In [7]:
import pandas as pd
import numpy as np
from sklearn import metrics
import torch
from torch.utils.data import Dataset, DataLoader, RandomSampler, SequentialSampler
import transformers
from transformers import BertTokenizer, BertModel, BertConfig, DistilBertTokenizer, DistilBertForSequenceClassification, DistilBertConfig, DistilBertModel
from transformers import AutoModelForSequenceClassification, AutoTokenizer, AutoConfig
from transformers import TrainingArguments
import time
import torch.nn as nn
import torch.nn.functional as F
from transformers import TrainingArguments, Trainer
from sklearn.metrics import f1_score, roc_auc_score, accuracy_score
from transformers import EvalPrediction
import torch

In [3]:
# # Setting up the device for GPU usage
from torch import cuda
device = 'cuda' if cuda.is_available() else 'cpu'
print("Using device:", device)

Using device: cuda


## Loading Dataset for multi-class text classification

In [11]:
from datasets import load_dataset

dataset = load_dataset("sem_eval_2018_task_1", "subtask5.english")

In [12]:
len(dataset['train'])

6838

In [13]:
# prepare the labels dataset for inference
labels = [label for label in dataset['train'].features.keys() if label not in ['ID', 'Tweet']]
id2label = {idx:label for idx, label in enumerate(labels)}
label2id = {label:idx for idx, label in enumerate(labels)}
labels

['anger',
 'anticipation',
 'disgust',
 'fear',
 'joy',
 'love',
 'optimism',
 'pessimism',
 'sadness',
 'surprise',
 'trust']

In [14]:
tokenizer = AutoTokenizer.from_pretrained("bert-base-uncased")

def preprocess_data(examples):
  # take a batch of texts
  text = examples["Tweet"]
  # encode them
  encoding = tokenizer(text, padding="max_length", truncation=True, max_length=128)
  # add labels
  labels_batch = {k: examples[k] for k in examples.keys() if k in labels}
  # create numpy array of shape (batch_size, num_labels)
  labels_matrix = np.zeros((len(text), len(labels)))
  # fill numpy array
  for idx, label in enumerate(labels):
    labels_matrix[:, idx] = labels_batch[label]

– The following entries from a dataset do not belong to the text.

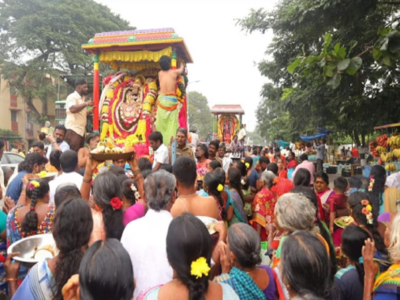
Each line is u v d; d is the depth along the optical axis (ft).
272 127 106.32
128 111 31.09
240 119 105.50
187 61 33.86
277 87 52.90
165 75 27.68
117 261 6.27
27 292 7.20
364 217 11.10
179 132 24.48
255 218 18.43
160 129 27.48
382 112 29.43
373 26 27.86
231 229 8.40
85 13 95.25
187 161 11.80
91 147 20.16
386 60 19.62
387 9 28.22
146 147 29.09
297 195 10.28
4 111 104.42
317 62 20.24
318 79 31.17
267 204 18.39
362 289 9.30
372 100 28.55
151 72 32.50
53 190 14.24
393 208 15.35
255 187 24.63
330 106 35.65
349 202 12.46
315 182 18.86
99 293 6.06
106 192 9.80
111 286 6.07
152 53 29.71
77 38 91.40
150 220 9.27
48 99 114.32
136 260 8.68
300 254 6.43
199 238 6.54
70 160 15.03
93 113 31.17
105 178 10.01
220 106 105.40
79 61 89.66
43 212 11.75
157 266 8.59
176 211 11.53
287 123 77.00
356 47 28.43
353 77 29.78
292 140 77.25
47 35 83.87
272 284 8.38
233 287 7.79
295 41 36.60
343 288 9.30
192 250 6.46
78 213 7.65
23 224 11.40
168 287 6.67
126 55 30.40
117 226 9.73
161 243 8.76
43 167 17.20
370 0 22.88
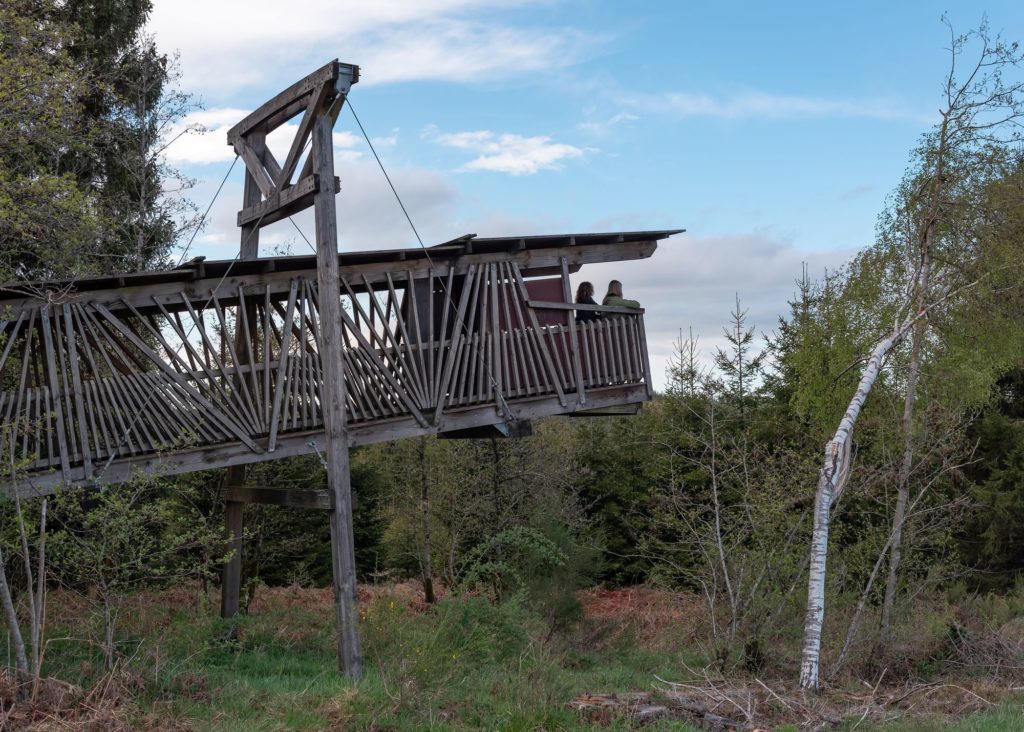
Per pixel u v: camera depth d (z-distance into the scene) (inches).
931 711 440.5
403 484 915.4
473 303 606.5
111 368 511.2
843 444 515.2
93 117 930.7
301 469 789.2
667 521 581.9
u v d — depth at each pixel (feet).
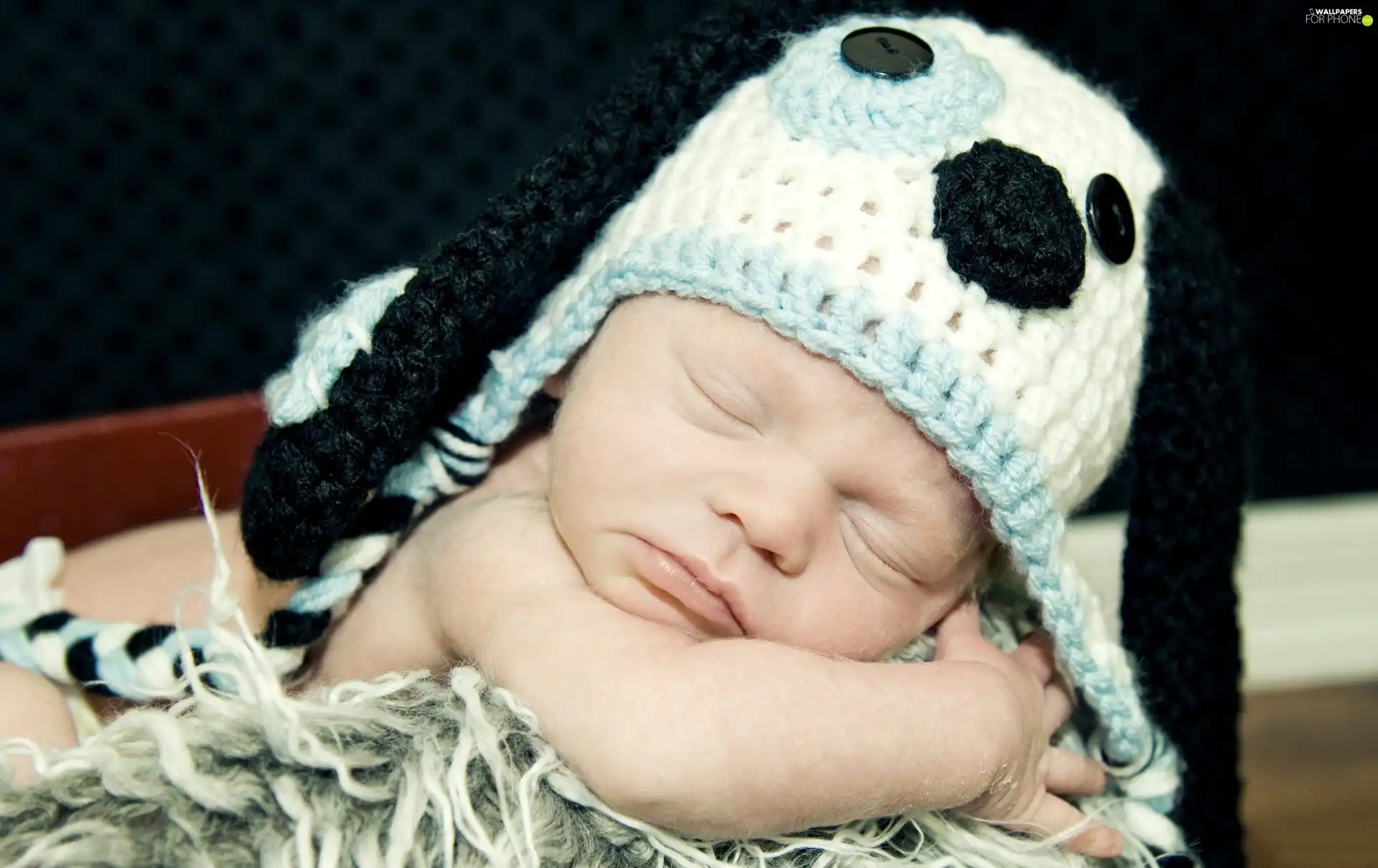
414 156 4.52
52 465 3.14
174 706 1.98
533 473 2.66
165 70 4.29
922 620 2.40
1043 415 2.18
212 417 3.29
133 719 1.89
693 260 2.20
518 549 2.31
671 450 2.21
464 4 4.41
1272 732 4.07
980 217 2.10
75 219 4.36
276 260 4.53
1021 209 2.10
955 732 2.09
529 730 1.97
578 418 2.32
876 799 2.01
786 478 2.14
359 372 2.21
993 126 2.27
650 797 1.87
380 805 1.80
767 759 1.90
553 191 2.36
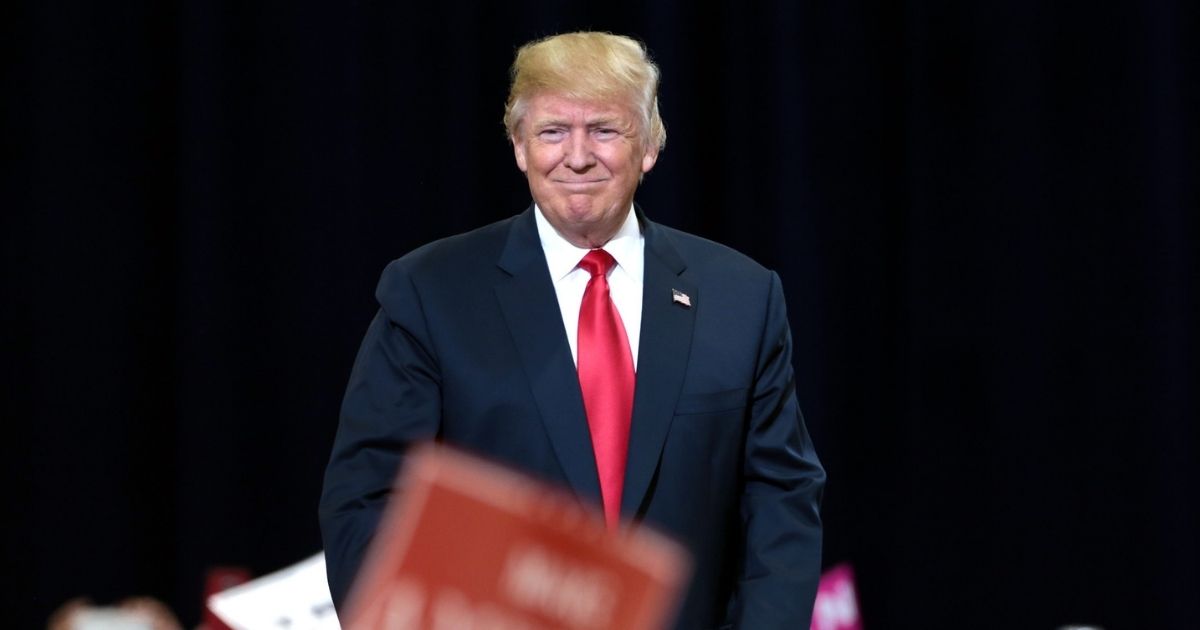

  encoding["labels"] = labels_matrix.tolist()
  
  return encoding

In [15]:
# preprocess data
encoded_dataset = dataset.map(preprocess_data, batched=True, remove_columns=dataset['train'].column_names)
encoded_dataset.set_format("torch")

Map: 100%|██████████| 3259/3259 [00:00<00:00, 9402.75 examples/s]


In [16]:
batch_size = 8
metric_name = "f1"

In [17]:
from sklearn.metrics import f1_score, roc_auc_score, accuracy_score
from transformers import EvalPrediction
import torch
    
# source: https://jesusleal.io/2021/04/21/Longformer-multilabel-classification/
def multi_label_metrics(predictions, labels, threshold=0.5):
    # first, apply sigmoid on predictions which are of shape (batch_size, num_labels)
    sigmoid = torch.nn.Sigmoid()
    probs = sigmoid(torch.Tensor(predictions))
    # next, use threshold to turn them into integer predictions
    y_pred = np.zeros(probs.shape)
    y_pred[np.where(probs >= threshold)] = 1
    # finally, compute metrics
    y_true = labels
    f1_micro_average = f1_score(y_true=y_true, y_pred=y_pred, average='micro')
    roc_auc = roc_auc_score(y_true, y_pred, average = 'micro')
    accuracy = accuracy_score(y_true, y_pred)
    # return as dictionary
    metrics = {'f1': f1_micro_average,
               'roc_auc': roc_auc,
               'accuracy': accuracy}
    return metrics

def compute_metrics(p: EvalPrediction):
    preds = p.predictions[0] if isinstance(p.predictions, 
            tuple) else p.predictions
    result = multi_label_metrics(
        predictions=preds, 
        labels=p.label_ids)
    return result

## Distillation of BERT Model Using DistilBERT Architecture

In [18]:
fine_tuned_path = "../bert_base_model/bert-finetuned-sem_eval-english"

In [19]:
class KnowledgeDistillationTrainingArguments(TrainingArguments):
  def __init__(self, *args, alpha=0.5, temperature=2.0, **kwargs):
    #*args allows us to pass a variable number of non-keyword arguments to a Python function.
    #**kwargs stands for keyword arguments. The only difference from args is that it uses keywords and returns the values in the form of a dictionary.
    super().__init__(*args, **kwargs)
    #The super() function is often used with the __init__() method to initialize the attributes of the parent class.
    self.alpha = alpha
    self.temperature = temperature

class KnowledgeDistillationTrainer(Trainer):
  def __init__(self, *args, teacher_model=None, **kwargs):
    super().__init__(*args, **kwargs)
    self.teacher_model = teacher_model

  def compute_loss(self, model, inputs, return_outputs=False):
    #Extract cross-entropy loss and logits from student
    outputs_student = model(**inputs)
    loss_ce = outputs_student.loss
    logits_student = outputs_student.logits

    # Extract logits from teacher
    outputs_teacher = self.teacher_model(**inputs)
    logits_teacher = outputs_teacher.logits

     #Computing distillation loss by Softening probabilities
    loss_fct = nn.KLDivLoss(reduction="batchmean")
    #The reduction=batchmean argument in nn.KLDivLoss() specifies that we average the losses over the batch dimension.
    loss_kd = self.args.temperature ** 2 * loss_fct(
                F.log_softmax(logits_student / self.args.temperature, dim=-1),
                F.softmax(logits_teacher / self.args.temperature, dim=-1))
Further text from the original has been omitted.